··· EXERCISE MATERIALS
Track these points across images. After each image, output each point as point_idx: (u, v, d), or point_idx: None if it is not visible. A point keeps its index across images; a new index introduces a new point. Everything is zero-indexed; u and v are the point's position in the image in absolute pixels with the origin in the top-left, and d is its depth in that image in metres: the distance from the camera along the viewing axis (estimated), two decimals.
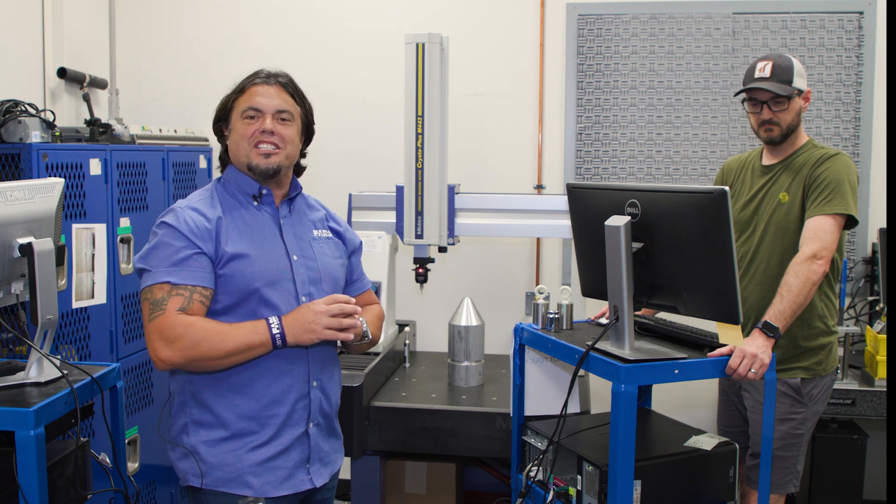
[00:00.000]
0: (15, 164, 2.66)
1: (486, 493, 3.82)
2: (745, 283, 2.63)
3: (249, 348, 1.81)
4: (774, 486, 2.55)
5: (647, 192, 2.10)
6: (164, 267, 1.83)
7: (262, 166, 1.93)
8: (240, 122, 1.94)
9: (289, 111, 1.96)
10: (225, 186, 1.99)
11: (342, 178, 3.83)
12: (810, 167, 2.56)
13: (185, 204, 1.93)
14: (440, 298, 3.87)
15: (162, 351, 1.79)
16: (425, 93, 3.11)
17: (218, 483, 1.88)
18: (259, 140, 1.92)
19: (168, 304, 1.80)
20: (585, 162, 3.88)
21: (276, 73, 1.99)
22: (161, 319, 1.79)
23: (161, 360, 1.81)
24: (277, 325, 1.82)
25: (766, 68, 2.56)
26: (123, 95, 3.88)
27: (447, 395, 3.02)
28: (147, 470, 3.23)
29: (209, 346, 1.78)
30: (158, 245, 1.86)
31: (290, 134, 1.96)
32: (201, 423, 1.90)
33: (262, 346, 1.82)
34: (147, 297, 1.83)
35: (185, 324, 1.79)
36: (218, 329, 1.81)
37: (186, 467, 1.90)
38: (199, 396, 1.90)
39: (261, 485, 1.89)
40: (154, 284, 1.82)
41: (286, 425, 1.92)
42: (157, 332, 1.80)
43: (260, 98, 1.93)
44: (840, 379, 3.25)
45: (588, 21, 3.82)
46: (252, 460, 1.89)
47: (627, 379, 1.99)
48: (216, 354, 1.79)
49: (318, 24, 3.98)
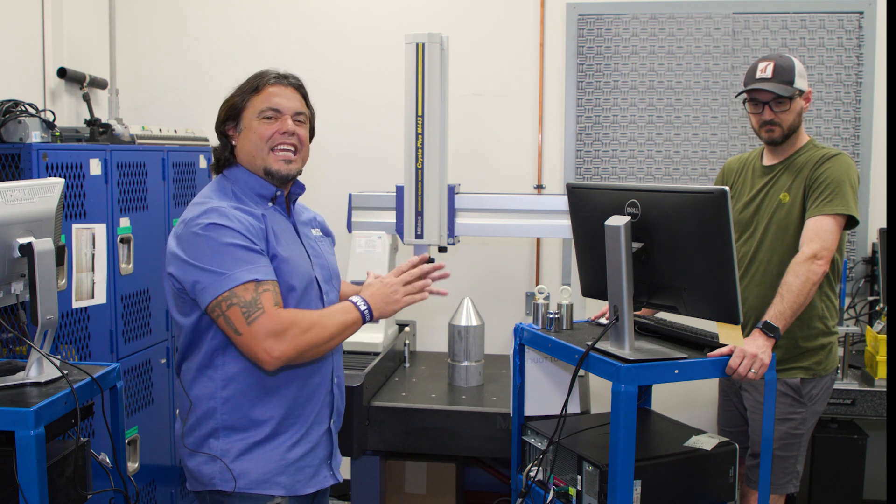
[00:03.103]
0: (15, 164, 2.66)
1: (486, 493, 3.82)
2: (746, 284, 2.63)
3: (346, 328, 1.86)
4: (774, 486, 2.55)
5: (647, 192, 2.10)
6: (242, 267, 1.76)
7: (284, 172, 1.91)
8: (256, 121, 1.91)
9: (304, 113, 1.96)
10: (239, 188, 1.94)
11: (342, 178, 3.83)
12: (811, 167, 2.56)
13: (217, 204, 1.84)
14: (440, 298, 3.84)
15: (275, 348, 1.74)
16: (425, 93, 3.11)
17: (251, 486, 1.86)
18: (280, 142, 1.90)
19: (263, 301, 1.75)
20: (585, 162, 3.88)
21: (286, 73, 1.98)
22: (265, 318, 1.74)
23: (275, 358, 1.75)
24: (364, 303, 1.89)
25: (768, 69, 2.56)
26: (123, 95, 3.88)
27: (447, 395, 3.02)
28: (147, 470, 3.23)
29: (316, 333, 1.79)
30: (223, 247, 1.77)
31: (305, 136, 1.96)
32: (233, 428, 1.87)
33: (355, 324, 1.88)
34: (234, 302, 1.74)
35: (288, 316, 1.77)
36: (315, 316, 1.82)
37: (213, 472, 1.87)
38: (231, 401, 1.87)
39: (291, 483, 1.90)
40: (236, 287, 1.74)
41: (315, 423, 1.95)
42: (264, 332, 1.74)
43: (279, 98, 1.91)
44: (840, 379, 3.25)
45: (588, 21, 3.82)
46: (286, 460, 1.89)
47: (627, 379, 1.99)
48: (323, 339, 1.81)
49: (319, 23, 3.98)
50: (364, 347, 3.12)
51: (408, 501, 3.30)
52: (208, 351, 1.86)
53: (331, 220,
······
In the listing above, locate the line containing "15: (162, 351, 1.79)" and the line containing "49: (318, 24, 3.98)". Extract those two lines and every line between them, exactly as written, and only those.

15: (162, 351, 1.79)
16: (425, 93, 3.11)
17: (218, 483, 1.88)
18: (259, 140, 1.92)
19: (168, 304, 1.80)
20: (585, 162, 3.88)
21: (276, 73, 1.99)
22: (161, 319, 1.79)
23: (161, 360, 1.81)
24: (277, 325, 1.82)
25: (766, 68, 2.56)
26: (123, 95, 3.88)
27: (447, 395, 3.02)
28: (147, 470, 3.23)
29: (209, 346, 1.78)
30: (158, 245, 1.86)
31: (290, 134, 1.96)
32: (201, 423, 1.90)
33: (262, 346, 1.82)
34: (147, 297, 1.83)
35: (185, 324, 1.79)
36: (218, 329, 1.81)
37: (186, 467, 1.90)
38: (199, 396, 1.90)
39: (261, 485, 1.89)
40: (154, 284, 1.82)
41: (286, 425, 1.92)
42: (157, 332, 1.80)
43: (260, 98, 1.93)
44: (840, 379, 3.25)
45: (588, 21, 3.82)
46: (252, 460, 1.89)
47: (627, 379, 1.99)
48: (216, 354, 1.79)
49: (318, 24, 3.98)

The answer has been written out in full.